**Fragmento mostrado:**
Esa es la piedra en el zapato que nos incomoda, y desde ahí este monólogo nos interpela como espectadores. Señora, señor, usted fue a la plaza, antes de la pandemia, ¿o no? ¿Sabe de qué estamos hablando? Hubo hasta hace muy poco una exposición en el GAM que nos lo recordaba (Palimpsesto se llamó, del fotógrafo Alexis Díaz). No fue un sueño o una pesadilla. La protesta mezclada con la delincuencia y la fiesta. El pueblo endiablado. Como las diabladas nortinas. Todo aquello que la pandemia clausuró, acuérdese, había pasado un verano sin Festival de Viña, en marzo el día 8 fue la marcha más grande jamás habida, de las históricas, y se sabía que iba a volver a arder todo. Esa locura desatada que hizo que fuésemos testigos -todos lo fuimos- de un delirio en que personajes como la tía Pikachu o el Sensual Hombre Araña conformasen junto a los encapuchados una misma expresión de heroísmo popular. La Primera Línea, esa especie de caballería de vanguardia, con jóvenes prófugos del Sename que no tenían nada que perder porque su vida era ya solo miseria, y lo sigue siendo. Todos fuimos testigos de eso. Nadie puede -como muchos dicen respecto de la dictadura- decir que no supo nada.

Por eso la pregunta ¿qué chucha nos pasó? en la obra, hoy, a tres años de aquel momento, cobra otro trágico sentido. La obra, en su contexto de producción y estreno, plantea esa interrogante para hacernos reflexionar en torno a la violencia, a cómo fue posible que entrásemos colectivamente en ese modo diablo. Qué pasó para que se diera esa operación de ser un único cuerpo colectivo, un cuerpo con millones de brazos y cabezas y ojos que quedarían ciegos. El protagonista nos interpela, insisto: ¿usted fue, vivió eso? ¿o tuvo miedo?

**Tareas:**
[a] Transcribe del fragmento sobre el monólogo la parte que va desde "Por eso la pregunta" hasta "eso? ¿o tuvo miedo?".
[b] Escribe la continuación del fragmento sobre el monólogo a partir de su última oración.

**Filas proporcionadas:**
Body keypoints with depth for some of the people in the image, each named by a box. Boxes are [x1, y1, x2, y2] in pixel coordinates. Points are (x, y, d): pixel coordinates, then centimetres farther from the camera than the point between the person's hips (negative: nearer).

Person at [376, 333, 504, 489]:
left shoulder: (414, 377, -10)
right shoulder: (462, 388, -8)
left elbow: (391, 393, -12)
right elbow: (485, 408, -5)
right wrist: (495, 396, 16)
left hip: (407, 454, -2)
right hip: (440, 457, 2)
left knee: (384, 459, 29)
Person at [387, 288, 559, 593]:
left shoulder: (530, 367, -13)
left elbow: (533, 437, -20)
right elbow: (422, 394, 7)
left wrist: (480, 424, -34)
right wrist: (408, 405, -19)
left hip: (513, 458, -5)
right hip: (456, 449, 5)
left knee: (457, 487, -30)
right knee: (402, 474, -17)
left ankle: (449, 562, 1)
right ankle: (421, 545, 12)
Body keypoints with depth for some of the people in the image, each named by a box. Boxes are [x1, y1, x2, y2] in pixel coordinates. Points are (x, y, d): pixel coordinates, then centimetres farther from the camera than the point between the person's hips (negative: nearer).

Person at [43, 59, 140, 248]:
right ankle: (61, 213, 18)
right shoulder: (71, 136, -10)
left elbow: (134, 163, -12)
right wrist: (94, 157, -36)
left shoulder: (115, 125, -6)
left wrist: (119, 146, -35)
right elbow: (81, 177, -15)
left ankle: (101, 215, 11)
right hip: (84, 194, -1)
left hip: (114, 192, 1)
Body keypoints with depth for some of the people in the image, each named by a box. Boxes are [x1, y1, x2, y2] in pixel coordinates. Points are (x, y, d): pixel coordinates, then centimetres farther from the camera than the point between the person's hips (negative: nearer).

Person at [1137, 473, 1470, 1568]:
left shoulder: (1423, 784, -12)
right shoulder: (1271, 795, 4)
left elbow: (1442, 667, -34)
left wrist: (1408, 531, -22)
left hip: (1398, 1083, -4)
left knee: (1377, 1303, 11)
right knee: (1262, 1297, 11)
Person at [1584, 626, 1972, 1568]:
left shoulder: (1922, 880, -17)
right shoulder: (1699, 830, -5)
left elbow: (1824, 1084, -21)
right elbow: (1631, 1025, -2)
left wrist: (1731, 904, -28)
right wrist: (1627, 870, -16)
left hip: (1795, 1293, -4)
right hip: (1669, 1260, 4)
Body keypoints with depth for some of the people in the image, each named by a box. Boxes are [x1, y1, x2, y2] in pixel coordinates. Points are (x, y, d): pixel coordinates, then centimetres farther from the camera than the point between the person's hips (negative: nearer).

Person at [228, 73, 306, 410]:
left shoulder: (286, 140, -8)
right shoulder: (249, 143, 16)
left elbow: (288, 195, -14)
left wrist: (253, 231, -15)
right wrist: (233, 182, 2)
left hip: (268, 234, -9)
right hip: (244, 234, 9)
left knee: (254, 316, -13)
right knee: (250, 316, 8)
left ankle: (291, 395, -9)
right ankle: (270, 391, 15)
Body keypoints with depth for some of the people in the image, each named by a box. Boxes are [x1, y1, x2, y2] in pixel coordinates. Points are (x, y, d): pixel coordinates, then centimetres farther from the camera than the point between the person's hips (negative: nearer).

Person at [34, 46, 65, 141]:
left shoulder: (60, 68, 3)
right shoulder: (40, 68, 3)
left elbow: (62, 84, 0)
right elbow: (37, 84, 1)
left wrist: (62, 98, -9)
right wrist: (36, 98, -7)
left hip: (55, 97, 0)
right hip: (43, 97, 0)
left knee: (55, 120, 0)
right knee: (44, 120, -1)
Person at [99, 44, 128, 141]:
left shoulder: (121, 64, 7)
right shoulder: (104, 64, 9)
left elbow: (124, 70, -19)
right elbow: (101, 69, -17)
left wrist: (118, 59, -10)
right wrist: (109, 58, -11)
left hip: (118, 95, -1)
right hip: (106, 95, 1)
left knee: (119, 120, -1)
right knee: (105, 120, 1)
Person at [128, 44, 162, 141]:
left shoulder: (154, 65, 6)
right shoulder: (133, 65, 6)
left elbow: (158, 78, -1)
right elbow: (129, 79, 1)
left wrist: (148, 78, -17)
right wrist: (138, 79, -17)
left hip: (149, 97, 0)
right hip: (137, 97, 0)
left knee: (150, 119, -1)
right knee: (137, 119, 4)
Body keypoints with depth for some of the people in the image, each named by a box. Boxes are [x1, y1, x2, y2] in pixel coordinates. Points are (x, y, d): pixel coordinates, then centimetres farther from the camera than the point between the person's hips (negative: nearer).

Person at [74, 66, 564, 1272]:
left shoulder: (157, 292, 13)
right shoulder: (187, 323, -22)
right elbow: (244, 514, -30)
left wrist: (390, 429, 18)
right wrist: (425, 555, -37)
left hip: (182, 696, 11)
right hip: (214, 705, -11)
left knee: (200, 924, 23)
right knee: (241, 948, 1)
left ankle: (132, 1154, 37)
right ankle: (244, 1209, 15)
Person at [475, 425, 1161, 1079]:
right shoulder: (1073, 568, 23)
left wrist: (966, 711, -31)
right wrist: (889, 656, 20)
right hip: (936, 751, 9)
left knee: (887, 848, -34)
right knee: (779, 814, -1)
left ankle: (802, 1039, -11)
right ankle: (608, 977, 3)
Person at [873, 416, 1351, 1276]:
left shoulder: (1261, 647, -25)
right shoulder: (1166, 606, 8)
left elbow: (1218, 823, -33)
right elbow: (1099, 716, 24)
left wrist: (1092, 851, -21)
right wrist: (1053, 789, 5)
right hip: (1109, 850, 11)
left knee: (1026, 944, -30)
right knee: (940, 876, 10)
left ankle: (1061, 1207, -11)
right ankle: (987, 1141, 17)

**Respuestas por tarea:**
[a]
Por eso la pregunta ¿qué chucha nos pasó? en la obra, hoy, a tres años de aquel momento, cobra otro trágico sentido. La obra, en su contexto de producción y estreno, plantea esa interrogante para hacernos reflexionar en torno a la violencia, a cómo fue posible que entrásemos colectivamente en ese modo diablo. Qué pasó para que se diera esa operación de ser un único cuerpo colectivo, un cuerpo con millones de brazos y cabezas y ojos que quedarían ciegos. El protagonista nos interpela, insisto: ¿usted fue, vivió eso? ¿o tuvo miedo?

[b]
Y hoy, ver esta obra, es descorazonador. Porque la respuesta estuvo el 4 de septiembre en la boca, en las manos y en las urnas de ese mismo pueblo. Y sí. Tuvimos miedo. Un miedo espantoso de ser otro país, sin tanta injusticia. Tuvimos miedo de validar nuestros nombres, de dejar de ser cifras, de tener rostro. Tuvimos miedo de esa violencia llamada dignidad. Entonces la pregunta hoy es qué chucha nos pasó para que ese diablo, ese pueblo hecho un solo personaje esquizoide, que ríe y llora en una misma transpiración constante, cambiándose de ropa para vestirse igual, terminase como terminó: vendido. Así como terminamos. Del pueblo unido a la Lista del Pueblo preferimos el pueblito llamado Las Condes. La postal. La impoluta estampa del general a caballo. Lo único que falta es que lo vuelvan a poner en su sitio.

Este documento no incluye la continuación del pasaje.